Background: Prevention of persistent pain after breast cancer surgery, via early identification of patients at high risk, is a clinical need. Psychological factors are among the most consistently proposed predictive parameters for the development of persistent pain. However, repeated use of long psychological questionnaires in this context may be exhaustive for a patient and inconvenient in everyday clinical practice.
Methods: Supervised machine learning was used to create a short form of questionnaires that would provide the same predictive performance of pain persistence as the full questionnaires in a cohort of 1000 women followed up for 3 yr after breast cancer surgery. Machine-learned predictors were first trained with the full-item set of Beck's Depression Inventory (BDI), Spielberger's State–Trait Anxiety Inventory (STAI), and the State–Trait Anger Expression Inventory (STAXI-2). Subsequently, features were selected from the questionnaires to create predictors having a reduced set of items.

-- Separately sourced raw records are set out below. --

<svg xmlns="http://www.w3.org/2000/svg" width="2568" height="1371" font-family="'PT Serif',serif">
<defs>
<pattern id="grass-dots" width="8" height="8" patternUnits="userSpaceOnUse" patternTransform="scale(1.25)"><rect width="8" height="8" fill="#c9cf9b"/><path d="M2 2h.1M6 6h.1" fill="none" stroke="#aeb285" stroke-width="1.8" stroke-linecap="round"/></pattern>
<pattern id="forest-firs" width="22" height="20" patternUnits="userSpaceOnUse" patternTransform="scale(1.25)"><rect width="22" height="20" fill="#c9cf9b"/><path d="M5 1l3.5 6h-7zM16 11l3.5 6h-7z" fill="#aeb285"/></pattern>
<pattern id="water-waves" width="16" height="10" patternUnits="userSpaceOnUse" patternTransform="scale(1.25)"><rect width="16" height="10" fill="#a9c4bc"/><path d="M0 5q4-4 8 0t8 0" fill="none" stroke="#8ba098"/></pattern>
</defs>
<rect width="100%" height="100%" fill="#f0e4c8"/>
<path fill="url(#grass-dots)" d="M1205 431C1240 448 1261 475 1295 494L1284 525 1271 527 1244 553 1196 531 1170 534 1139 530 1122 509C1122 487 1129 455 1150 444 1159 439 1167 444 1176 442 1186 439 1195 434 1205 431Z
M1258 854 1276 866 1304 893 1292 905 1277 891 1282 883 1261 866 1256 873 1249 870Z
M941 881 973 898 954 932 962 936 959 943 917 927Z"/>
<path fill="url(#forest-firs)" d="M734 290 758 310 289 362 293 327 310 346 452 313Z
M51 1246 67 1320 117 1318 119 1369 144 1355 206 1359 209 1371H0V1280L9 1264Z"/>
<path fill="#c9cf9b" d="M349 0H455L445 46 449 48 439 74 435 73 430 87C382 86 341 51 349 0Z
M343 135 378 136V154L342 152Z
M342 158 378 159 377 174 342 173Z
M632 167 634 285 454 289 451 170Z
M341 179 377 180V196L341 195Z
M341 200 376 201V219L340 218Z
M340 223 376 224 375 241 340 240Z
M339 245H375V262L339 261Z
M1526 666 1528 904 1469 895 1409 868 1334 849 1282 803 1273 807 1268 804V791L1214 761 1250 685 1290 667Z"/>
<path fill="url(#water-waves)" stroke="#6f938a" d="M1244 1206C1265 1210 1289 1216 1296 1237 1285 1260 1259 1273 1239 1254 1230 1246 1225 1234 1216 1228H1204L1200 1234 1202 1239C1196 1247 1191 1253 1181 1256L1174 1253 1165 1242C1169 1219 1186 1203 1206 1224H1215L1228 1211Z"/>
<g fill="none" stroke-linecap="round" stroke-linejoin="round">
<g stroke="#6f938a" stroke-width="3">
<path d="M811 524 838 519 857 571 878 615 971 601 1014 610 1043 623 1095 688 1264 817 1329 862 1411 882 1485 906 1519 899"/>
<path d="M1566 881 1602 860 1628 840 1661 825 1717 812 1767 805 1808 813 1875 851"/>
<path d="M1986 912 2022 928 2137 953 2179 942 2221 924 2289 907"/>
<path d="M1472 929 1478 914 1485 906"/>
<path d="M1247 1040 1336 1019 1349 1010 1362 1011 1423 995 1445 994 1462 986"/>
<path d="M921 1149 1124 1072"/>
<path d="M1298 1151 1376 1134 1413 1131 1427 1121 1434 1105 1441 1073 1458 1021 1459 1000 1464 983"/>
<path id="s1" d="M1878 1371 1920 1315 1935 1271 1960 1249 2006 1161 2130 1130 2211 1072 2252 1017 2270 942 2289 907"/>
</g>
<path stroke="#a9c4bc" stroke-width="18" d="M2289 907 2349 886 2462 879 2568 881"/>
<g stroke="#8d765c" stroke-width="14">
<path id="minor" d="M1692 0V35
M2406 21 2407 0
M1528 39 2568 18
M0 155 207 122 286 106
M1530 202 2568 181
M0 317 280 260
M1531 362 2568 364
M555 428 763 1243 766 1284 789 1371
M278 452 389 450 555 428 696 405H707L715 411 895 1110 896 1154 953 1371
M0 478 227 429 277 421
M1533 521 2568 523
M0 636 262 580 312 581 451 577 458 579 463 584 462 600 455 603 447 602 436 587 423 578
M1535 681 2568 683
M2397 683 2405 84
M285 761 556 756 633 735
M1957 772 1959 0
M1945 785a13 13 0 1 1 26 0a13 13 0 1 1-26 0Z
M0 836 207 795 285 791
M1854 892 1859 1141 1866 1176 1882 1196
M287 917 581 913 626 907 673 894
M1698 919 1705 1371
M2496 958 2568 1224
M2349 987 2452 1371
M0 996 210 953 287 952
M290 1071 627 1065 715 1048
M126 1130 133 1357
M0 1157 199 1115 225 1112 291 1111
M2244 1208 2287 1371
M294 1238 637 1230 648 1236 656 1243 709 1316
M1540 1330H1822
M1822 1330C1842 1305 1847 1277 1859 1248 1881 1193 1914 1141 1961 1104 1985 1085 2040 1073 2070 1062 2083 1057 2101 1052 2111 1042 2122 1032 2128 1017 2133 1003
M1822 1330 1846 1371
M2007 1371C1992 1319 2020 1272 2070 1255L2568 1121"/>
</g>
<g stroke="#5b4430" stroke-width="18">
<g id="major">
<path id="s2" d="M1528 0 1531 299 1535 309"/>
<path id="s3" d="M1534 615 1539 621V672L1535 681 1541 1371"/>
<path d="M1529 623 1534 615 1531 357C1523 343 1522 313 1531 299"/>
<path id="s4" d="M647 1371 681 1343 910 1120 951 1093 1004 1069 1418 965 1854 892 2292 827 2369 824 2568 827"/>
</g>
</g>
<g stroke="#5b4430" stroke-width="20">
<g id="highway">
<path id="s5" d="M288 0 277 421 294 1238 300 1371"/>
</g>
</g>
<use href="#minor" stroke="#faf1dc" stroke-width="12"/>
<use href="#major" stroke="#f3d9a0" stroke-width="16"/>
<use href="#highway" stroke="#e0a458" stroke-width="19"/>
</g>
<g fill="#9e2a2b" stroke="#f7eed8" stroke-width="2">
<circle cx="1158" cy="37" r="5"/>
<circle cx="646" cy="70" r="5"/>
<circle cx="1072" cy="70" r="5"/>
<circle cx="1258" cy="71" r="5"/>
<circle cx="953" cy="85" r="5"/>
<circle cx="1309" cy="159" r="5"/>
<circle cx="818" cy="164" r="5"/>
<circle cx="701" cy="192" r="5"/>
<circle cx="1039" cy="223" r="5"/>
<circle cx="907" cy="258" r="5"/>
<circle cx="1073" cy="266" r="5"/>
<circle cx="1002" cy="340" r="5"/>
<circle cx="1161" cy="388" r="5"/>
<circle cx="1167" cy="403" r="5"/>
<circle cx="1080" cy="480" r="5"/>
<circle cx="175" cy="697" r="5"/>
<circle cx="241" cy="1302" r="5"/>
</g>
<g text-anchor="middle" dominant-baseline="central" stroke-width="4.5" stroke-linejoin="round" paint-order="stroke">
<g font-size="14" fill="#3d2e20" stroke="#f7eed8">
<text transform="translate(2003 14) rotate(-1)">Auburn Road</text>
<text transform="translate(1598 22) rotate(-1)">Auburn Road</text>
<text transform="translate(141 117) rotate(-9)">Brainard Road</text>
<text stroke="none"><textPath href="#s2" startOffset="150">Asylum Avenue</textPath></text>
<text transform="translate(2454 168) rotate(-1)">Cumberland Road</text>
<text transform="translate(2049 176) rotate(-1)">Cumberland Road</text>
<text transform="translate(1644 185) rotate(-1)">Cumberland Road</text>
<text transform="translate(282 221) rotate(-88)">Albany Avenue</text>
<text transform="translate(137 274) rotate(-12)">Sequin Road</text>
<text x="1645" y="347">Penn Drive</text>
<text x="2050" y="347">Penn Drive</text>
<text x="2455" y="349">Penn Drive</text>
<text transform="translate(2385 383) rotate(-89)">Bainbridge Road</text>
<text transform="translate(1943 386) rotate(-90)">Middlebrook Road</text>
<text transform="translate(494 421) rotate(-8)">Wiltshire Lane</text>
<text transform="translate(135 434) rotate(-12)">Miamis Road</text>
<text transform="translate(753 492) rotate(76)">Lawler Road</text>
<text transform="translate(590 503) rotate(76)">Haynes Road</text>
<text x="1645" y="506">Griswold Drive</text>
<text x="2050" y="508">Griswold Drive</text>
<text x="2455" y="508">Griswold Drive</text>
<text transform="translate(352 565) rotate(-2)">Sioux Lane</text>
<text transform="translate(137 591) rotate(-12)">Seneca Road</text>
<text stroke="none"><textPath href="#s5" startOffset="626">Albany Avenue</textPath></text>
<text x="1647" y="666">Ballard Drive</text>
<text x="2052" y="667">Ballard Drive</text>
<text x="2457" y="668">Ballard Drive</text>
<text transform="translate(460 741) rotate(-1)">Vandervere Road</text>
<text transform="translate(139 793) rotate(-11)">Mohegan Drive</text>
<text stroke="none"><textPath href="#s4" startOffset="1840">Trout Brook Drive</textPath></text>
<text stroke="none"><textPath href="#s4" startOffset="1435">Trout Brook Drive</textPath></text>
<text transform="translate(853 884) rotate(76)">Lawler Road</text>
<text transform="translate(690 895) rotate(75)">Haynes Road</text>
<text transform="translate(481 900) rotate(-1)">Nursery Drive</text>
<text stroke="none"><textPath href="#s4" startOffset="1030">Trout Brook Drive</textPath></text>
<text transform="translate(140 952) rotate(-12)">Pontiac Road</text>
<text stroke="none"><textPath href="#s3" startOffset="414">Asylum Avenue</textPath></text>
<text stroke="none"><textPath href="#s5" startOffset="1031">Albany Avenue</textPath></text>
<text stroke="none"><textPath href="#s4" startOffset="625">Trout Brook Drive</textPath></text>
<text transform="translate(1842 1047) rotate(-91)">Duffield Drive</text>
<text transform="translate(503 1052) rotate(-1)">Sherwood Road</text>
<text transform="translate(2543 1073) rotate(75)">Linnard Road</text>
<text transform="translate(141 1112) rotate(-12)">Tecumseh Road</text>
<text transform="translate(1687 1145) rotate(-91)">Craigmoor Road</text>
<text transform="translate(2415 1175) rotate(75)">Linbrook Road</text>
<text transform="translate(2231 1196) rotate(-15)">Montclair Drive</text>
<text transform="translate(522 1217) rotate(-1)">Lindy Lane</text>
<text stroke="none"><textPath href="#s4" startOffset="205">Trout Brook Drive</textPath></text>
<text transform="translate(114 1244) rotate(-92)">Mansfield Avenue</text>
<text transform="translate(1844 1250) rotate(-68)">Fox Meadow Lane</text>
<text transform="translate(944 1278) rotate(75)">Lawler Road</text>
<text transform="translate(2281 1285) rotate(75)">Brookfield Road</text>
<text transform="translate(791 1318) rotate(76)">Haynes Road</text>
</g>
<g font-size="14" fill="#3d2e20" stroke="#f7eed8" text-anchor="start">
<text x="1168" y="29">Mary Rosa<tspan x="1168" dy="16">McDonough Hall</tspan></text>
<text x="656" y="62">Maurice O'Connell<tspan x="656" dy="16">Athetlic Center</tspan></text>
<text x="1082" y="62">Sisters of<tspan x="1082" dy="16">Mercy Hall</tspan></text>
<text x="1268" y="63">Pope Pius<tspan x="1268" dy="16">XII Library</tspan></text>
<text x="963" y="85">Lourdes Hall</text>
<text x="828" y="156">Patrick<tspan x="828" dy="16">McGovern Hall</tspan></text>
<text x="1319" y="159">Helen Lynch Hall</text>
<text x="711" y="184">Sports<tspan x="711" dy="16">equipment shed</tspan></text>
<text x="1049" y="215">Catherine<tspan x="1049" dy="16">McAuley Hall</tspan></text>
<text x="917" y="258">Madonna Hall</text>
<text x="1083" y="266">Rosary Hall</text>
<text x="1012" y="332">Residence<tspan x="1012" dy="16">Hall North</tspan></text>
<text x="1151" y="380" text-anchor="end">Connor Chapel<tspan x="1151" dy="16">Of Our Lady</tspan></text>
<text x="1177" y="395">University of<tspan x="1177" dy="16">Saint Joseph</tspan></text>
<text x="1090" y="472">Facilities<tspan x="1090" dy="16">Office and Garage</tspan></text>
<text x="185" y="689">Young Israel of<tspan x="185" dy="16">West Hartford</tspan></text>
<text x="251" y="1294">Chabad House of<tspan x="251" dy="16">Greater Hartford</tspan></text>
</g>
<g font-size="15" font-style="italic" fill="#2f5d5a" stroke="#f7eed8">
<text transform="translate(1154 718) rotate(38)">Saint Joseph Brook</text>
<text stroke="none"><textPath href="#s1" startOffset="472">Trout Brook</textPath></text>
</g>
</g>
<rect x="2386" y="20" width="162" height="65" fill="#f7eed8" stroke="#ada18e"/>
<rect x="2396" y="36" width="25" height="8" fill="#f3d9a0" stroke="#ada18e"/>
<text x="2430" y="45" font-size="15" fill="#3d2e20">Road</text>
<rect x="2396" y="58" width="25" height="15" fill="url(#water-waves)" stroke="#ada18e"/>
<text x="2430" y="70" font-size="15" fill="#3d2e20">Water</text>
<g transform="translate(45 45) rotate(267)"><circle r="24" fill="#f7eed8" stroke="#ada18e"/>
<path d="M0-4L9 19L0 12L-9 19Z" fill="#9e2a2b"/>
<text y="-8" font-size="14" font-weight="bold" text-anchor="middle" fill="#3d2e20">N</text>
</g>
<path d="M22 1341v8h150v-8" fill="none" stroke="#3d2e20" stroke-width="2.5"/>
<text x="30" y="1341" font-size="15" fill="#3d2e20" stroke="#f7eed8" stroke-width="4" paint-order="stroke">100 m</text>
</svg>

Results: A combined seven-item set of 10% of the original psychological questions from STAI and BDI, provided the same predictive performance parameters as the full questionnaires for the development of persistent postsurgical pain. The seven-item version offers a shorter and at least as accurate identification of women in whom pain persistence is unlikely (almost 95% negative predictive value).
Conclusions: Using a data-driven machine-learning approach, a short list of seven items from BDI and STAI is proposed as a basis for a predictive tool for the persistence of pain after breast cancer surgery.